__Текст для чтения__
§ §

Она вспоминает свою маму — Павлу Дмитриевну Магаеву, научившую ее во время бомбежек играть в настольные игры и размышлять о том, как мала вероятность попадания снаряда в их дом. Вскоре после начала войны Павла Дмитриевна становится на рельсы, по которым идет воинский эшелон — потому что это единственный способ его остановить. Поезд останавливается, и Павле Дмитриевне удается увезти группу детей из летнего лагеря, подальше от наступающих фашистов. А чуть позже, осенью 1941-го, она добровольно уезжает на строительство окопов под Лугу, заменив другую учительницу — Людмилу Ивановну Островскую — мать двоих малышей и жену врага народа.
«С возрастом я стала задумываться над удивительной натурой моей мамы… Должно быть, христианская доброта была потребностью ее души. Мама происходила из нормальной, то есть религиозной, семьи. Старший брат моего деда по отцовской линии, отец Андрей, настоятель храма в селе Мегра на берегу Белого озера, крестил маму и обучал ее Закону Божию в церковно-приходской школе».
В те страшные годы родители не могли открыто воспитывать своих детей в православной вере. Но они воспитывали их своей жизнью, своим отношением к смерти, готовностью пожертвовать всем ради близких и дальних. И потому заповеди христианства не были чужды юным ленинградцам.
Светлана Васильевна вспоминает, как в часы бомбежек дети в детском доме застывали на постелях, молитвенно сложив руки на груди, и просили Неведомую Добрую Силу сохранить им жизнь. И Он слышал их мольбы. «За семь месяцев детдомовской жизни… нам пришлось вынести много воздушных налетов, но только один снаряд попал во флигель нашего дома. Взрывная волна тяжело контузила меня и травмировала позвоночник, но все-таки не убила, и я полагаю, что кто-то Невидимый, Безымянный и Всемогущий охраняет нас, детей блокадного детского дома».

§ §

__Сохраненные данные__

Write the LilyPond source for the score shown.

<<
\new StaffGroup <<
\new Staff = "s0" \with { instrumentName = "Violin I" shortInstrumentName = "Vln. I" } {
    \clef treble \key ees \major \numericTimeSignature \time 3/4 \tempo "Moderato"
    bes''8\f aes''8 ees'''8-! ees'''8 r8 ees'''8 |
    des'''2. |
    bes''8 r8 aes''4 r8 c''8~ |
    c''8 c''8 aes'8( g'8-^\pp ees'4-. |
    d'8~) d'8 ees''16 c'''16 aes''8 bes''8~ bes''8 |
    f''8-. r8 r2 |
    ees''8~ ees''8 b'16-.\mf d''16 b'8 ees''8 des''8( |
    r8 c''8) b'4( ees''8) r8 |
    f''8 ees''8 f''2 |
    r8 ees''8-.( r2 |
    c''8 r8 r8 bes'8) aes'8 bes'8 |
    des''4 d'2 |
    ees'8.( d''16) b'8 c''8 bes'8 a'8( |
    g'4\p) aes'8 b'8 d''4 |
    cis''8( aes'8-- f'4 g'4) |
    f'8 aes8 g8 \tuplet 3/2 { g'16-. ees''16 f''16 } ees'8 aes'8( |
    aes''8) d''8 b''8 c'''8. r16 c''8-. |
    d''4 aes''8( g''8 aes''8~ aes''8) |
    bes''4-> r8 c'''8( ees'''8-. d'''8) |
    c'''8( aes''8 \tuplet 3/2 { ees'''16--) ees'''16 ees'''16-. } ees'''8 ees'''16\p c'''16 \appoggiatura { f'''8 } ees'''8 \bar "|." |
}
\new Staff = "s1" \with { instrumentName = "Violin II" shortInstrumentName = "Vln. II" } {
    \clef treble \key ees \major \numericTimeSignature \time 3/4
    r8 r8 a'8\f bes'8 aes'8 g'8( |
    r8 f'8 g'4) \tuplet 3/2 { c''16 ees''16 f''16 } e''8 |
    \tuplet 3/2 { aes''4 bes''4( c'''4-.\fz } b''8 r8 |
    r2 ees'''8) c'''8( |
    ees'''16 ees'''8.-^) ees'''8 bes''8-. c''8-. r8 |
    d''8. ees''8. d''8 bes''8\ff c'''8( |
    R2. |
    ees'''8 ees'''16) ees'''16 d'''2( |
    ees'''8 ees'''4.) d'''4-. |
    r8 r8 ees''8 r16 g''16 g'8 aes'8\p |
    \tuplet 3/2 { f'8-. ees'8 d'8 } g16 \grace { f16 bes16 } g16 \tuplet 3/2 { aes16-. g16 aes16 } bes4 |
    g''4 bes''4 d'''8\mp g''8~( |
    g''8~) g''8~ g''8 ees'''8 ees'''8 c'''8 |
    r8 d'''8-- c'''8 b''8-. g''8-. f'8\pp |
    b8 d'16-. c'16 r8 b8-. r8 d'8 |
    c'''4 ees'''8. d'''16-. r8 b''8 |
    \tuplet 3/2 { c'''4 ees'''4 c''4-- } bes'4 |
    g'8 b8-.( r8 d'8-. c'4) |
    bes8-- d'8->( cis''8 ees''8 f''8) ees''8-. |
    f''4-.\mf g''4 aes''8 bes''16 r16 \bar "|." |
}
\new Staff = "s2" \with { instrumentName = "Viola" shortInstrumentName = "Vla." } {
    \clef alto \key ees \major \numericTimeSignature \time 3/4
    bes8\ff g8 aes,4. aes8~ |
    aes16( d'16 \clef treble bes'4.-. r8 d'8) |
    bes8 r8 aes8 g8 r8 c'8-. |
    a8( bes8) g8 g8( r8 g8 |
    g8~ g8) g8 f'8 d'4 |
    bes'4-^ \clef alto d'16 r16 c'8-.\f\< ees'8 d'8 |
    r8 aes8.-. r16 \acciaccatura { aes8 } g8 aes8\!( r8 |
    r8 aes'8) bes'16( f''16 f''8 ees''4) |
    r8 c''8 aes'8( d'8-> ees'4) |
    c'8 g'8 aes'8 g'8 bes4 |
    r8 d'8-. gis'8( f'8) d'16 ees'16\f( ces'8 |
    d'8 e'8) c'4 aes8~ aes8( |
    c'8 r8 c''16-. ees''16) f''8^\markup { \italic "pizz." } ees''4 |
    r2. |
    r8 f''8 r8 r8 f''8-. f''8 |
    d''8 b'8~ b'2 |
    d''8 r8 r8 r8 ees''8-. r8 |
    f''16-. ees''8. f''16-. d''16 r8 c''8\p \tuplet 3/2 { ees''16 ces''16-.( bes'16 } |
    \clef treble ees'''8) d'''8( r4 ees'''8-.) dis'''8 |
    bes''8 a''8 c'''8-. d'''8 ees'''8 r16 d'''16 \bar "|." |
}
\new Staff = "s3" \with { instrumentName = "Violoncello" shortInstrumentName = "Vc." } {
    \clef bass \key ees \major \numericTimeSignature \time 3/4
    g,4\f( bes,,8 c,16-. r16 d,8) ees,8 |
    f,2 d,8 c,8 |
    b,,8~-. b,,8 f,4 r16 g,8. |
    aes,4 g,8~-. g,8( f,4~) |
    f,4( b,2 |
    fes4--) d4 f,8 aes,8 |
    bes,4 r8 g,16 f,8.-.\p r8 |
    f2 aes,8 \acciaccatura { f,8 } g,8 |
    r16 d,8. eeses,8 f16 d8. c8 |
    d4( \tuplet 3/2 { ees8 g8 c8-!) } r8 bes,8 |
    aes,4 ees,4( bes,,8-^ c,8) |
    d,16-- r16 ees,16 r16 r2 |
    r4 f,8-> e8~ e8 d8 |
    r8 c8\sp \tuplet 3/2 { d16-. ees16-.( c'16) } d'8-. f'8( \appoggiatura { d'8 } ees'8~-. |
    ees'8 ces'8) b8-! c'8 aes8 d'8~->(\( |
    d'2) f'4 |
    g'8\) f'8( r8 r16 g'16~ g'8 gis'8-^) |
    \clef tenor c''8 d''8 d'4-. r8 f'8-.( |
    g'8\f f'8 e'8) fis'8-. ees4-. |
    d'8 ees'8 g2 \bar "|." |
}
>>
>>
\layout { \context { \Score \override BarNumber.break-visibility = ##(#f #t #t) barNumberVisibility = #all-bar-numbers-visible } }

§ §

__Задание A__
Куда добровольно уехала Павла Дмитриевна осенью 1941 года, согласно тексту о блокадном Ленинграде?
__Задание B__
Перечислите всех людей, названных по имени в тексте о блокадном Ленинграде.
__Задание C__
Перепишите из текста о блокадном Ленинграде фрагмент от «Она вспоминает свою» до «жену врага народа.».

__Решение задания A__
На строительство окопов под Лугу.

__Решение задания B__
Павла Дмитриевна Магаева, Людмила Ивановна Островская, отец Андрей, Светлана Васильевна.

__Решение задания C__
Она вспоминает свою маму — Павлу Дмитриевну Магаеву, научившую ее во время бомбежек играть в настольные игры и размышлять о том, как мала вероятность попадания снаряда в их дом. Вскоре после начала войны Павла Дмитриевна становится на рельсы, по которым идет воинский эшелон — потому что это единственный способ его остановить. Поезд останавливается, и Павле Дмитриевне удается увезти группу детей из летнего лагеря, подальше от наступающих фашистов. А чуть позже, осенью 1941-го, она добровольно уезжает на строительство окопов под Лугу, заменив другую учительницу — Людмилу Ивановну Островскую — мать двоих малышей и жену врага народа.